Chamam-lhe a football. À primeira vista pode não parecer grande coisa, apenas uma gorda mala de couro, um pouco mais pesada do que o normal. Aparece em algumas fotografias que se tiram ao presidente norte-americano quando está em viagem, nas mãos de um militar vestido em traje de cerimónia. Dentro da superfície de couro, porém, a football guarda um mecanismo capaz de destruir uma boa parte do mundo. Em termos simples, a mala tem um sistema portátil que permite ao presidente comandar o disparo de dezenas de bombas nucleares capazes de causar uma destruição muito maior do que a que se viu em Hiroshima e Nagasaki. O presidente pode acioná-lo sem autorização dos congressistas ou dos tribunais. A ideia, afinal de contas, é dar ao líder do mundo livre tempo de reação que baste para poder responder a um ataque nuclear e conseguir que o país se mantenha pelo menos em parte de pé. E não há muito tempo de sobra no apocalipse.

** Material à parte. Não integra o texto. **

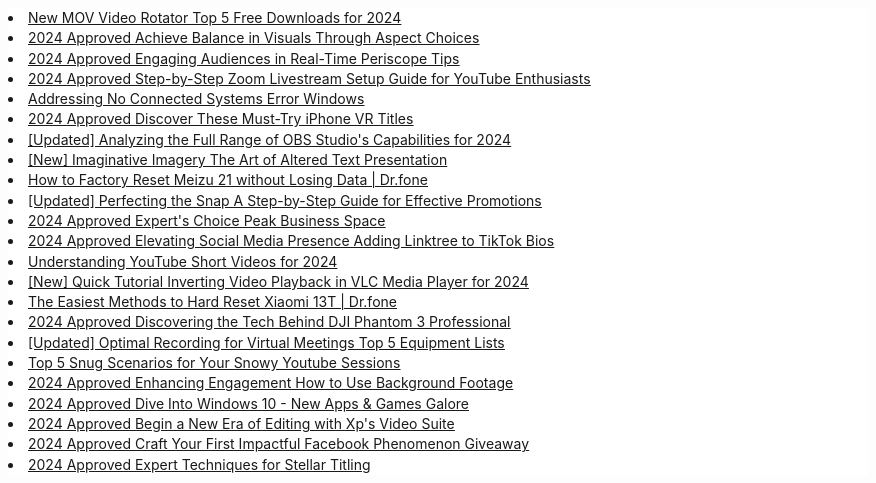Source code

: <li><a href="https://ai-video-apps.techidaily.com/new-mov-video-rotator-top-5-free-downloads-for-2024/"><u>New MOV Video Rotator Top 5 Free Downloads for 2024</u></a></li>
<li><a href="https://fox-info.techidaily.com/2024-approved-achieve-balance-in-visuals-through-aspect-choices/"><u>2024 Approved  Achieve Balance in Visuals Through Aspect Choices</u></a></li>
<li><a href="https://fox-info.techidaily.com/2024-approved-engaging-audiences-in-real-time-periscope-tips/"><u>2024 Approved  Engaging Audiences in Real-Time  Periscope Tips</u></a></li>
<li><a href="https://extra-support.techidaily.com/2024-approved-step-by-step-zoom-livestream-setup-guide-for-youtube-enthusiasts/"><u>2024 Approved  Step-by-Step Zoom Livestream Setup Guide for YouTube Enthusiasts</u></a></li>
<li><a href="https://win11-tips.techidaily.com/addressing-no-connected-systems-error-windows/"><u>Addressing No Connected Systems Error Windows</u></a></li>
<li><a href="https://fox-info.techidaily.com/2024-approved-discover-these-must-try-iphone-vr-titles/"><u>2024 Approved  Discover These Must-Try iPhone VR Titles</u></a></li>
<li><a href="https://on-screen-recording.techidaily.com/updated-analyzing-the-full-range-of-obs-studios-capabilities-for-2024/"><u>[Updated] Analyzing the Full Range of OBS Studio's Capabilities for 2024</u></a></li>
<li><a href="https://some-techniques.techidaily.com/new-imaginative-imagery-the-art-of-altered-text-presentation/"><u>[New] Imaginative Imagery  The Art of Altered Text Presentation</u></a></li>
<li><a href="https://techidaily.com/how-to-factory-reset-meizu-21-without-losing-data-drfone-by-drfone-reset-android-reset-android/"><u>How to Factory Reset Meizu 21 without Losing Data | Dr.fone</u></a></li>
<li><a href="https://snapchat-videos.techidaily.com/updated-perfecting-the-snap-a-step-by-step-guide-for-effective-promotions/"><u>[Updated] Perfecting the Snap  A Step-by-Step Guide for Effective Promotions</u></a></li>
<li><a href="https://fox-info.techidaily.com/2024-approved-experts-choice-peak-business-space/"><u>2024 Approved  Expert's Choice  Peak Business Space</u></a></li>
<li><a href="https://fox-info.techidaily.com/2024-approved-elevating-social-media-presence-adding-linktree-to-tiktok-bios/"><u>2024 Approved  Elevating Social Media Presence  Adding Linktree to TikTok Bios</u></a></li>
<li><a href="https://facebook-record-videos.techidaily.com/understanding-youtube-short-videos-for-2024/"><u>Understanding YouTube Short Videos for 2024</u></a></li>
<li><a href="https://video-screen-grab.techidaily.com/new-quick-tutorial-inverting-video-playback-in-vlc-media-player-for-2024/"><u>[New] Quick Tutorial  Inverting Video Playback in VLC Media Player for 2024</u></a></li>
<li><a href="https://techidaily.com/the-easiest-methods-to-hard-reset-xiaomi-13t-drfone-by-drfone-reset-android-reset-android/"><u>The Easiest Methods to Hard Reset Xiaomi 13T | Dr.fone</u></a></li>
<li><a href="https://fox-info.techidaily.com/2024-approved-discovering-the-tech-behind-dji-phantom-3-professional/"><u>2024 Approved  Discovering the Tech Behind DJI Phantom 3 Professional</u></a></li>
<li><a href="https://on-screen-recording.techidaily.com/updated-optimal-recording-for-virtual-meetings-top-5-equipment-lists/"><u>[Updated] Optimal Recording for Virtual Meetings  Top 5 Equipment Lists</u></a></li>
<li><a href="https://youtube-clips.techidaily.com/top-5-snug-scenarios-for-your-snowy-youtube-sessions/"><u>Top 5 Snug Scenarios for Your Snowy Youtube Sessions</u></a></li>
<li><a href="https://fox-info.techidaily.com/2024-approved-enhancing-engagement-how-to-use-background-footage/"><u>2024 Approved  Enhancing Engagement  How to Use Background Footage</u></a></li>
<li><a href="https://fox-info.techidaily.com/2024-approved-dive-into-windows-10-new-apps-and-games-galore/"><u>2024 Approved  Dive Into Windows 10 - New Apps & Games Galore</u></a></li>
<li><a href="https://fox-info.techidaily.com/2024-approved-begin-a-new-era-of-editing-with-xps-video-suite/"><u>2024 Approved  Begin a New Era of Editing with Xp's Video Suite</u></a></li>
<li><a href="https://fox-info.techidaily.com/2024-approved-craft-your-first-impactful-facebook-phenomenon-giveaway/"><u>2024 Approved  Craft Your First Impactful Facebook Phenomenon Giveaway</u></a></li>
<li><a href="https://fox-info.techidaily.com/2024-approved-expert-techniques-for-stellar-titling/"><u>2024 Approved  Expert Techniques for Stellar Titling</u></a></li>
</ul></div>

Esta será a mala que acompanhará Donald Trump quando ele tomar posse como presidente americano no final deste mês. Com ele, a football parecerá menos um resquício dos tempos alarmantes da Guerra Fria do que hoje dá a entender. Por esses dias em que a imaginação americana deambulava pela perspetiva de um apocalipse nuclear, Kubrik escreveu Dr. Strangelove, em que um general americano enlouquecido, convencido de que os soviéticos haviam contaminado as reservas de água do seu país com flúor – “os nossos preciosos líquidos corporais” –, ordena um ataque nuclear contra a União Soviética sem que este tivesse sido aprovado pelo presidente. Trump não é nenhum General Jack D. Ripper. Mesmo que na campanha tenha perguntado três vezes na mesma conversa, num encontro com um conselheiro para a defesa nacional, por que razão não podia ele lançar ataques nucleares se entendia que essa era a melhor decisão. Mas se é verdade que Donald Trump não é nenhum general enlouquecido e que o novo ano não é 1964, também é verdade que o próximo líder americano significa uma nova era de incerteza. Trump pode até não provocar o apocalipse nuclear, mas tem o dedo noutros gatilhos relevantes.
Conflitos à espreita
A sua primeira ação militar será quase certamente contra os territórios sírios e iraquianos do Estado Islâmico. Trump acredita que o combate no terreno não está a avançar à velocidade ideal e que o número de bombas disparadas não são suficientes, mesmo que no último ano o grupo jihadista tenha perdido dezenas de milhares de combatentes e cerca de um terço do seu suposto califado. “Vou bombardeá-los até não haver amanhã”, prometeu, sem se demorar muito na destruição colateral em que a sua camanha pode resultar. Se a aviação russa é acusada hoje da morte de milhares de pessoas na Síria e se isso começa a desequilibrar a balança do ódio no Médio Oriente de Washington para Moscovo é porque as bombas russas caem quase indiscriminadamente em Alepo, enquanto em Mossul os caças americanos são mais criteriosos – mesmo assim morreram já centenas de civis com bombas ocidentais. O Estado Islâmico nasceu em parte do descontentamento sunita que a violência da invasão americana do Iraque deixou para trás. Bombardeá-lo “até não haver amanhã” pode apenas produzir novas encarnações.
Trump pode mudar o equilíbrio do poder mundial sem lançar uma única bomba. O próximo presidente americano sugeriu já que o Japão e a Coreia do Sul podem ter uma via aberta para as suas próprias bombas nucleares se isso significar que Washington recebe uma conta mais baixa pelos destacamentos que tem no Pacífico. Para já, Trump planeia apenas uma guerra comercial com a China, mas se as tensões nos mares disputados do sul se acentuarem, a sua estratégia pode tornar-se mais agressiva. De volta ao Médio Oriente, o próximo presidente vê com muito melhores olhos uma política agressiva – possivelmente militar – contra as ambições iranianas, que um acordo internacional impede de chegarem a bombas nucleares. Não é fácil imaginar que caminho pode Trump tomar na eventualidade de a sua amizade russa lhe explodir na cara, ou que abordagem vai escolher para as ambições nucleares da Coreia do Norte. O filme de Kubrik termina com um homem montado num míssil e uma grande explosão. A presidência de Trump ainda não tem fim definido.